**Objective**:
Put the lines below into a Markdown table with two columns, Row and Line, giving each row a number and dropping any blank lines.

↓↓↓

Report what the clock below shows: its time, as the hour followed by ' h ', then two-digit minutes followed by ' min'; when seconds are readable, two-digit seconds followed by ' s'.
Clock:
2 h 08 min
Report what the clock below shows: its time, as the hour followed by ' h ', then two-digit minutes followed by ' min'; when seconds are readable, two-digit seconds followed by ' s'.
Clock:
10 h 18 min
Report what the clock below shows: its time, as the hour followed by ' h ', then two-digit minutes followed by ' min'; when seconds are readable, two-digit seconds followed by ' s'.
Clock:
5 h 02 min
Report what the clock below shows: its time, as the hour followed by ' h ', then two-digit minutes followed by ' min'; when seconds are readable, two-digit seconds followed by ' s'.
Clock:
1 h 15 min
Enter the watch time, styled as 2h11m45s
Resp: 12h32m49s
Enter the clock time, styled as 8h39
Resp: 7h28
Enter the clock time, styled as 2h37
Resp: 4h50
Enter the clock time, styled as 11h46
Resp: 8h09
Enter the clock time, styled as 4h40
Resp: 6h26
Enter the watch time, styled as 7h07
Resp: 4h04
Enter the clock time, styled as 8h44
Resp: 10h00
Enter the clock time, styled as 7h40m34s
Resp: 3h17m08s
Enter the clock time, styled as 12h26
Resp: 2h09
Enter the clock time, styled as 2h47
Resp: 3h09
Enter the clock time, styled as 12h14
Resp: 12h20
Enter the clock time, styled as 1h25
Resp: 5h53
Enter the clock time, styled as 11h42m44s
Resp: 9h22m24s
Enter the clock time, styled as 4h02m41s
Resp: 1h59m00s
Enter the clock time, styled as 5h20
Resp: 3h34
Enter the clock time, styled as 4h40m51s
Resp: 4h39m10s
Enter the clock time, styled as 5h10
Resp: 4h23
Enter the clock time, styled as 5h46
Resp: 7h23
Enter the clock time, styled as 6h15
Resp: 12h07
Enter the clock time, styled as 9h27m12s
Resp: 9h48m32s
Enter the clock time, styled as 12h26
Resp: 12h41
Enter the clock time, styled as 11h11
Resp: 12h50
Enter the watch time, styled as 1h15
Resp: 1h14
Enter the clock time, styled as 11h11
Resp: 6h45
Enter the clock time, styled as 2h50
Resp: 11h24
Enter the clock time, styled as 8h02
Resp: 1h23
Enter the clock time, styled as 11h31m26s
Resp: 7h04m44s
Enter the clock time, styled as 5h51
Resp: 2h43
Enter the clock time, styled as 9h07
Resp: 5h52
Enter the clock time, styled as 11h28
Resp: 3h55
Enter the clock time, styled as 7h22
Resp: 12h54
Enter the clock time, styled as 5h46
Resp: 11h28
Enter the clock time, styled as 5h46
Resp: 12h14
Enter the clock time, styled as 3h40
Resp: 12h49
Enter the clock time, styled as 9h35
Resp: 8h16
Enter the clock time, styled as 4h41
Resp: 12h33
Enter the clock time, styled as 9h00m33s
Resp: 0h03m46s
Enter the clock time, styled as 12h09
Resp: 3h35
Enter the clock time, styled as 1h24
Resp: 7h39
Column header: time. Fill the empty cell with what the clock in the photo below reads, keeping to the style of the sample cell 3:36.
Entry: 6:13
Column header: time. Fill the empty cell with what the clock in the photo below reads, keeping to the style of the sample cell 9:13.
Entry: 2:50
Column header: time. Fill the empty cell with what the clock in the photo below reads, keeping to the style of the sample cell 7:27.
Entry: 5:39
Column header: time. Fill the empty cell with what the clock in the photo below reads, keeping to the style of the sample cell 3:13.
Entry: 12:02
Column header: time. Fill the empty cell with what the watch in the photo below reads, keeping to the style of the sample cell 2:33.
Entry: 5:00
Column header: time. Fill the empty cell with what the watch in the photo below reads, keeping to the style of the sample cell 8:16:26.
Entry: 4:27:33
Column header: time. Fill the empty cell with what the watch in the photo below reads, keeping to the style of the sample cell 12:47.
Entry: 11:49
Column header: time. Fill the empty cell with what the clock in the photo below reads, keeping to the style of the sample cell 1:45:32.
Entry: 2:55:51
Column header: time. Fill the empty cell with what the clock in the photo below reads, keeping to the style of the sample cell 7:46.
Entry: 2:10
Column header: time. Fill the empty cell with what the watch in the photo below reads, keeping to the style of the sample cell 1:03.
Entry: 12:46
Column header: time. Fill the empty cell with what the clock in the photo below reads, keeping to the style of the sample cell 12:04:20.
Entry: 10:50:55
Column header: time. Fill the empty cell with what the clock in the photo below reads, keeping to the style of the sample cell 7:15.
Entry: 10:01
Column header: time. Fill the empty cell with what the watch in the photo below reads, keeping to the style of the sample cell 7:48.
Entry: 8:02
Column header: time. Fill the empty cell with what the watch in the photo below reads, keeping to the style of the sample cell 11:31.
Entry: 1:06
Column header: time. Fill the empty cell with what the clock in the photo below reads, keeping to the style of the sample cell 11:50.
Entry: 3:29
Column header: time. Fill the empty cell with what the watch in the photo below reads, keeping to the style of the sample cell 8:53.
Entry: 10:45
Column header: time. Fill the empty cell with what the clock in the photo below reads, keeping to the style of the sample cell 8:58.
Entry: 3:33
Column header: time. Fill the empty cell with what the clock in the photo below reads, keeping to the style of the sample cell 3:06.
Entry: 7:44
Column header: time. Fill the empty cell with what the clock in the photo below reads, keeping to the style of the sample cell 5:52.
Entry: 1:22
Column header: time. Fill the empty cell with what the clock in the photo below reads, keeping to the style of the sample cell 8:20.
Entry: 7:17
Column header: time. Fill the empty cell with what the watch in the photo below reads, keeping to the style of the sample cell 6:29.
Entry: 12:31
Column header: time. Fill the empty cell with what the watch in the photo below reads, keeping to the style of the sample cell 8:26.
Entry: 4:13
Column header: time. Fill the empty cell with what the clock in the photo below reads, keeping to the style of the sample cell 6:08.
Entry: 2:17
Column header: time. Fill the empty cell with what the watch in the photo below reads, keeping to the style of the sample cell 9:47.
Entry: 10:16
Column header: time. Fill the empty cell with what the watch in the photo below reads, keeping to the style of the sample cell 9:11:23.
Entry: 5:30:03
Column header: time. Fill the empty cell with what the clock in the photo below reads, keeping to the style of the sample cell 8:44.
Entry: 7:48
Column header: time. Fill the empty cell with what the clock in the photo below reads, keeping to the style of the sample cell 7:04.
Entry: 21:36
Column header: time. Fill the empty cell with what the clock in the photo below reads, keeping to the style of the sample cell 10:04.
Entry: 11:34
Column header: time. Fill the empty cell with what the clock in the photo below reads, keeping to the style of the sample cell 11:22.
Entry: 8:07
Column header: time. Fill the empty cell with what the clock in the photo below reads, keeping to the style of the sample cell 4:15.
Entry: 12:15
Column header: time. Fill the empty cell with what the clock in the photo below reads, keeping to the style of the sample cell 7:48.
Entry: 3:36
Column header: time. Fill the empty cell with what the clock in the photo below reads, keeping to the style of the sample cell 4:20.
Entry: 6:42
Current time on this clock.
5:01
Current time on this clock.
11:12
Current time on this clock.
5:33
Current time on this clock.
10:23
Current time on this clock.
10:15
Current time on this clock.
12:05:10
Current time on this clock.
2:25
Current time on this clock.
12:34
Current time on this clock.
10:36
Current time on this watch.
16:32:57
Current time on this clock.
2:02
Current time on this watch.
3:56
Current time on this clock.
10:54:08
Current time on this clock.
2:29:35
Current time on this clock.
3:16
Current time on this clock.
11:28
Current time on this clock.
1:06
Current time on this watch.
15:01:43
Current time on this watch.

↑↑↑

**Response for this exercise**:
| Row | Line |
|---|---|
| 1 | Report what the clock below shows: its time, as the hour followed by ' h ', then two-digit minutes followed by ' min'; when seconds are readable, two-digit seconds followed by ' s'. |
| 2 | Clock: |
| 3 | 2 h 08 min |
| 4 | Report what the clock below shows: its time, as the hour followed by ' h ', then two-digit minutes followed by ' min'; when seconds are readable, two-digit seconds followed by ' s'. |
| 5 | Clock: |
| 6 | 10 h 18 min |
| 7 | Report what the clock below shows: its time, as the hour followed by ' h ', then two-digit minutes followed by ' min'; when seconds are readable, two-digit seconds followed by ' s'. |
| 8 | Clock: |
| 9 | 5 h 02 min |
| 10 | Report what the clock below shows: its time, as the hour followed by ' h ', then two-digit minutes followed by ' min'; when seconds are readable, two-digit seconds followed by ' s'. |
| 11 | Clock: |
| 12 | 1 h 15 min |
| 13 | Enter the watch time, styled as 2h11m45s |
| 14 | Resp: 12h32m49s |
| 15 | Enter the clock time, styled as 8h39 |
| 16 | Resp: 7h28 |
| 17 | Enter the clock time, styled as 2h37 |
| 18 | Resp: 4h50 |
| 19 | Enter the clock time, styled as 11h46 |
| 20 | Resp: 8h09 |
| 21 | Enter the clock time, styled as 4h40 |
| 22 | Resp: 6h26 |
| 23 | Enter the watch time, styled as 7h07 |
| 24 | Resp: 4h04 |
| 25 | Enter the clock time, styled as 8h44 |
| 26 | Resp: 10h00 |
| 27 | Enter the clock time, styled as 7h40m34s |
| 28 | Resp: 3h17m08s |
| 29 | Enter the clock time, styled as 12h26 |
| 30 | Resp: 2h09 |
| 31 | Enter the clock time, styled as 2h47 |
| 32 | Resp: 3h09 |
| 33 | Enter the clock time, styled as 12h14 |
| 34 | Resp: 12h20 |
| 35 | Enter the clock time, styled as 1h25 |
| 36 | Resp: 5h53 |
| 37 | Enter the clock time, styled as 11h42m44s |
| 38 | Resp: 9h22m24s |
| 39 | Enter the clock time, styled as 4h02m41s |
| 40 | Resp: 1h59m00s |
| 41 | Enter the clock time, styled as 5h20 |
| 42 | Resp: 3h34 |
| 43 | Enter the clock time, styled as 4h40m51s |
| 44 | Resp: 4h39m10s |
| 45 | Enter the clock time, styled as 5h10 |
| 46 | Resp: 4h23 |
| 47 | Enter the clock time, styled as 5h46 |
| 48 | Resp: 7h23 |
| 49 | Enter the clock time, styled as 6h15 |
| 50 | Resp: 12h07 |
| 51 | Enter the clock time, styled as 9h27m12s |
| 52 | Resp: 9h48m32s |
| 53 | Enter the clock time, styled as 12h26 |
| 54 | Resp: 12h41 |
| 55 | Enter the clock time, styled as 11h11 |
| 56 | Resp: 12h50 |
| 57 | Enter the watch time, styled as 1h15 |
| 58 | Resp: 1h14 |
| 59 | Enter the clock time, styled as 11h11 |
| 60 | Resp: 6h45 |
| 61 | Enter the clock time, styled as 2h50 |
| 62 | Resp: 11h24 |
| 63 | Enter the clock time, styled as 8h02 |
| 64 | Resp: 1h23 |
| 65 | Enter the clock time, styled as 11h31m26s |
| 66 | Resp: 7h04m44s |
| 67 | Enter the clock time, styled as 5h51 |
| 68 | Resp: 2h43 |
| 69 | Enter the clock time, styled as 9h07 |
| 70 | Resp: 5h52 |
| 71 | Enter the clock time, styled as 11h28 |
| 72 | Resp: 3h55 |
| 73 | Enter the clock time, styled as 7h22 |
| 74 | Resp: 12h54 |
| 75 | Enter the clock time, styled as 5h46 |
| 76 | Resp: 11h28 |
| 77 | Enter the clock time, styled as 5h46 |
| 78 | Resp: 12h14 |
| 79 | Enter the clock time, styled as 3h40 |
| 80 | Resp: 12h49 |
| 81 | Enter the clock time, styled as 9h35 |
| 82 | Resp: 8h16 |
| 83 | Enter the clock time, styled as 4h41 |
| 84 | Resp: 12h33 |
| 85 | Enter the clock time, styled as 9h00m33s |
| 86 | Resp: 0h03m46s |
| 87 | Enter the clock time, styled as 12h09 |
| 88 | Resp: 3h35 |
| 89 | Enter the clock time, styled as 1h24 |
| 90 | Resp: 7h39 |
| 91 | Column header: time. Fill the empty cell with what the clock in the photo below reads, keeping to the style of the sample cell 3:36. |
| 92 | Entry: 6:13 |
| 93 | Column header: time. Fill the empty cell with what the clock in the photo below reads, keeping to the style of the sample cell 9:13. |
| 94 | Entry: 2:50 |
| 95 | Column header: time. Fill the empty cell with what the clock in the photo below reads, keeping to the style of the sample cell 7:27. |
| 96 | Entry: 5:39 |
| 97 | Column header: time. Fill the empty cell with what the clock in the photo below reads, keeping to the style of the sample cell 3:13. |
| 98 | Entry: 12:02 |
| 99 | Column header: time. Fill the empty cell with what the watch in the photo below reads, keeping to the style of the sample cell 2:33. |
| 100 | Entry: 5:00 |
| 101 | Column header: time. Fill the empty cell with what the watch in the photo below reads, keeping to the style of the sample cell 8:16:26. |
| 102 | Entry: 4:27:33 |
| 103 | Column header: time. Fill the empty cell with what the watch in the photo below reads, keeping to the style of the sample cell 12:47. |
| 104 | Entry: 11:49 |
| 105 | Column header: time. Fill the empty cell with what the clock in the photo below reads, keeping to the style of the sample cell 1:45:32. |
| 106 | Entry: 2:55:51 |
| 107 | Column header: time. Fill the empty cell with what the clock in the photo below reads, keeping to the style of the sample cell 7:46. |
| 108 | Entry: 2:10 |
| 109 | Column header: time. Fill the empty cell with what the watch in the photo below reads, keeping to the style of the sample cell 1:03. |
| 110 | Entry: 12:46 |
| 111 | Column header: time. Fill the empty cell with what the clock in the photo below reads, keeping to the style of the sample cell 12:04:20. |
| 112 | Entry: 10:50:55 |
| 113 | Column header: time. Fill the empty cell with what the clock in the photo below reads, keeping to the style of the sample cell 7:15. |
| 114 | Entry: 10:01 |
| 115 | Column header: time. Fill the empty cell with what the watch in the photo below reads, keeping to the style of the sample cell 7:48. |
| 116 | Entry: 8:02 |
| 117 | Column header: time. Fill the empty cell with what the watch in the photo below reads, keeping to the style of the sample cell 11:31. |
| 118 | Entry: 1:06 |
| 119 | Column header: time. Fill the empty cell with what the clock in the photo below reads, keeping to the style of the sample cell 11:50. |
| 120 | Entry: 3:29 |
| 121 | Column header: time. Fill the empty cell with what the watch in the photo below reads, keeping to the style of the sample cell 8:53. |
| 122 | Entry: 10:45 |
| 123 | Column header: time. Fill the empty cell with what the clock in the photo below reads, keeping to the style of the sample cell 8:58. |
| 124 | Entry: 3:33 |
| 125 | Column header: time. Fill the empty cell with what the clock in the photo below reads, keeping to the style of the sample cell 3:06. |
| 126 | Entry: 7:44 |
| 127 | Column header: time. Fill the empty cell with what the clock in the photo below reads, keeping to the style of the sample cell 5:52. |
| 128 | Entry: 1:22 |
| 129 | Column header: time. Fill the empty cell with what the clock in the photo below reads, keeping to the style of the sample cell 8:20. |
| 130 | Entry: 7:17 |
| 131 | Column header: time. Fill the empty cell with what the watch in the photo below reads, keeping to the style of the sample cell 6:29. |
| 132 | Entry: 12:31 |
| 133 | Column header: time. Fill the empty cell with what the watch in the photo below reads, keeping to the style of the sample cell 8:26. |
| 134 | Entry: 4:13 |
| 135 | Column header: time. Fill the empty cell with what the clock in the photo below reads, keeping to the style of the sample cell 6:08. |
| 136 | Entry: 2:17 |
| 137 | Column header: time. Fill the empty cell with what the watch in the photo below reads, keeping to the style of the sample cell 9:47. |
| 138 | Entry: 10:16 |
| 139 | Column header: time. Fill the empty cell with what the watch in the photo below reads, keeping to the style of the sample cell 9:11:23. |
| 140 | Entry: 5:30:03 |
| 141 | Column header: time. Fill the empty cell with what the clock in the photo below reads, keeping to the style of the sample cell 8:44. |
| 142 | Entry: 7:48 |
| 143 | Column header: time. Fill the empty cell with what the clock in the photo below reads, keeping to the style of the sample cell 7:04. |
| 144 | Entry: 21:36 |
| 145 | Column header: time. Fill the empty cell with what the clock in the photo below reads, keeping to the style of the sample cell 10:04. |
| 146 | Entry: 11:34 |
| 147 | Column header: time. Fill the empty cell with what the clock in the photo below reads, keeping to the style of the sample cell 11:22. |
| 148 | Entry: 8:07 |
| 149 | Column header: time. Fill the empty cell with what the clock in the photo below reads, keeping to the style of the sample cell 4:15. |
| 150 | Entry: 12:15 |
| 151 | Column header: time. Fill the empty cell with what the clock in the photo below reads, keeping to the style of the sample cell 7:48. |
| 152 | Entry: 3:36 |
| 153 | Column header: time. Fill the empty cell with what the clock in the photo below reads, keeping to the style of the sample cell 4:20. |
| 154 | Entry: 6:42 |
| 155 | Current time on this clock. |
| 156 | 5:01 |
| 157 | Current time on this clock. |
| 158 | 11:12 |
| 159 | Current time on this clock. |
| 160 | 5:33 |
| 161 | Current time on this clock. |
| 162 | 10:23 |
| 163 | Current time on this clock. |
| 164 | 10:15 |
| 165 | Current time on this clock. |
| 166 | 12:05:10 |
| 167 | Current time on this clock. |
| 168 | 2:25 |
| 169 | Current time on this clock. |
| 170 | 12:34 |
| 171 | Current time on this clock. |
| 172 | 10:36 |
| 173 | Current time on this watch. |
| 174 | 16:32:57 |
| 175 | Current time on this clock. |
| 176 | 2:02 |
| 177 | Current time on this watch. |
| 178 | 3:56 |
| 179 | Current time on this clock. |
| 180 | 10:54:08 |
| 181 | Current time on this clock. |
| 182 | 2:29:35 |
| 183 | Current time on this clock. |
| 184 | 3:16 |
| 185 | Current time on this clock. |
| 186 | 11:28 |
| 187 | Current time on this clock. |
| 188 | 1:06 |
| 189 | Current time on this watch. |
| 190 | 15:01:43 |
| 191 | Current time on this watch. |